Sin is the prioritisation of the self, one might say, over the divine and created others. Having eaten the fruit, the man and woman understand themselves to be naked in front of each other, and cover themselves, aware and ashamed of their alterity and difference (Gen. 3:7). Furthermore, having hidden himself from God because of his nakedness when God walks in the garden, Adam immediately seeks to divert blame away from himself and toward Eve, and indeed through this to God: the fault (according to him) cannot be his, and self-preservation of his individual self over and against the other (even the most intimate other) transcends unity and co-humanity and relationship to God who gives all things. The woman then also redirects blame away from herself toward the serpent (Gen. 3:13). Sin alters the relationship that exists not only between the human and God, but also between human beings themselves. Because the human no longer seeks to be orientated on God and to share in the good gifts of God’s grace, the human shifts the focus of her orientation onto herself.
To overcome this situation of sin and its effects requires divine salvific grace. So often, we think God sets us right with Godself, and we are the ones in creation who work on the human level to sort things in our own human strength. But that is a form of ecclesial Pelagianism. Humans in our lapsed condition always tend, not towards the overflowing love of God towards all that which is not God, but towards the self-preservation of the individual in the heart turned in on itself. It is an act of the grace of God, indeed a participating in that grace for the human to be able to be orientated towards another—both God and other human beings.

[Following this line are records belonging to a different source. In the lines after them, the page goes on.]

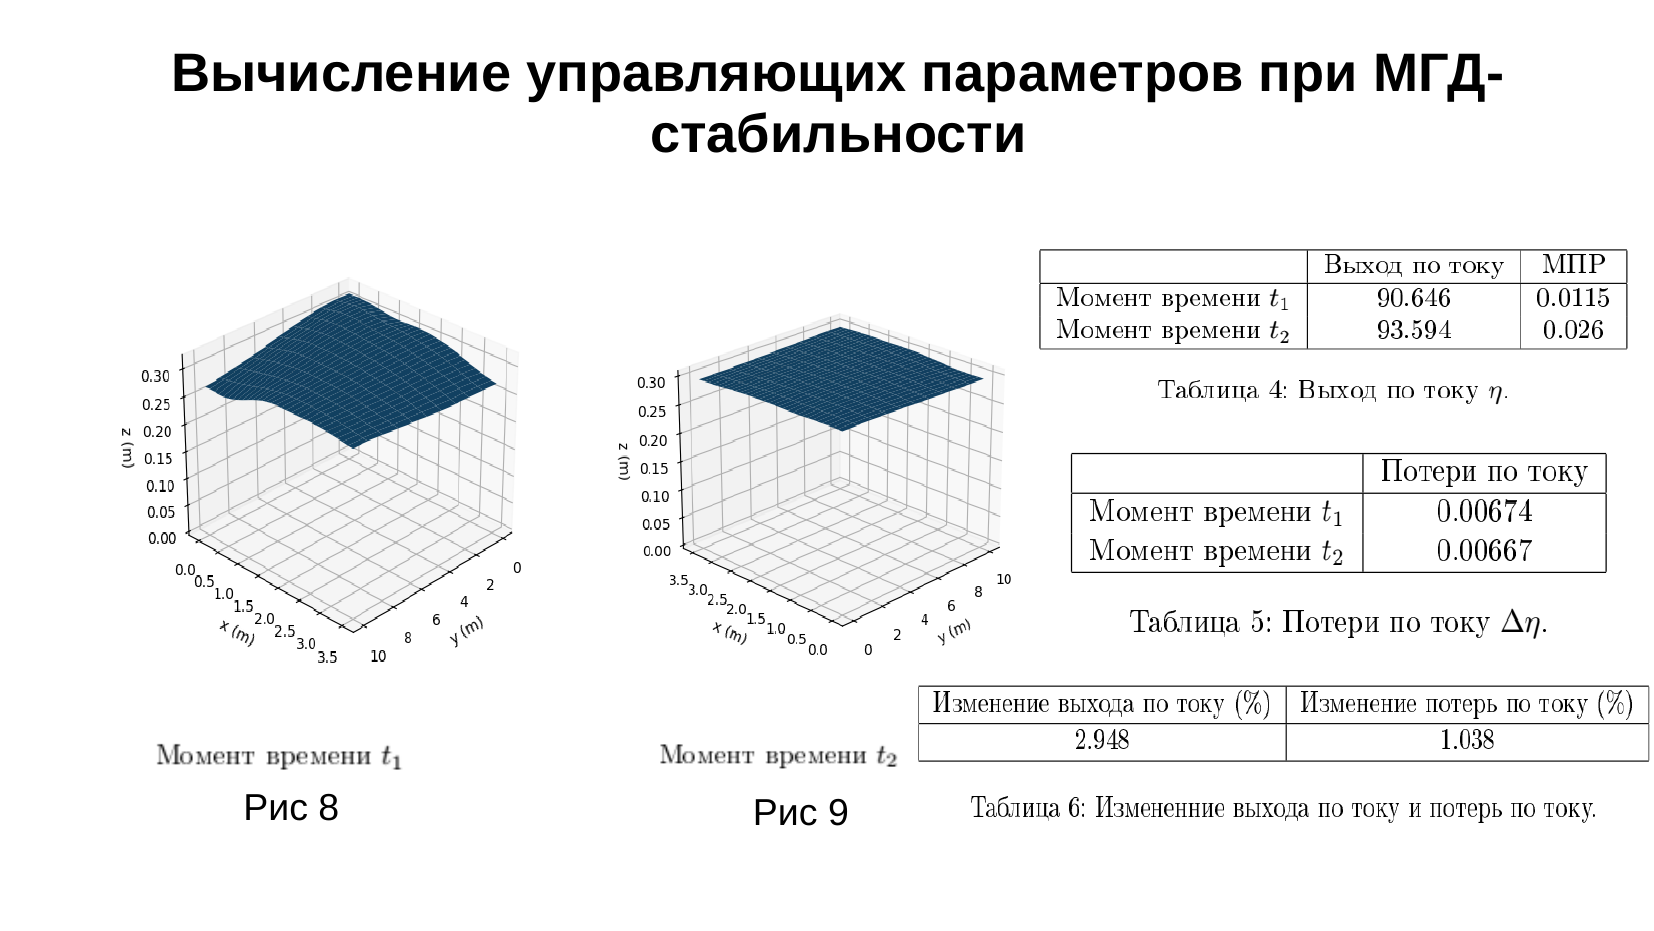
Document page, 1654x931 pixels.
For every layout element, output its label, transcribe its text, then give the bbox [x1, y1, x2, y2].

picture [147, 732, 410, 779]
text_box Рис 8 [228, 778, 355, 836]
text_box Рис 9 [738, 783, 864, 841]
title Вычисление управляющих параметров при МГД-стабильности [82, 29, 1595, 178]
picture [24, 177, 1654, 827]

Even in the church’s simul iustus et peccator (and often frustrating!) state, we need to remember that through God’s grace, we are given community in the church and given the other in creation. And we should seek to form community not based on utility or on attraction, but on the very givenness of the other person as a fellow member of the body of Christ. We should seek to form community because in that we share and move in the movements of God’s grace, being orientated towards the other in creation. In community, our hearts are turned outwards to the other who is also beloved of God, and we learn what the movements of grace that God has shown us are. And for this to take place, for us to become the church as an anticipation of the Kingdom, we must pray ever and again for the grace of God to set right our relations with one another.
Let us give thanks for God’s grace in giving us communion and ask and rely ever more on God to help us to move within the movements of God’s own grace in the life of the community of the church. Even after 280,000 words, this is still a wonderful thing to meditate upon: the other through grace becomes for me a locus of God’s salvation as God puts right my relationship with them alongside my relationship with God through the Holy Spirit’s work of incorporating me actively into Christ’s body.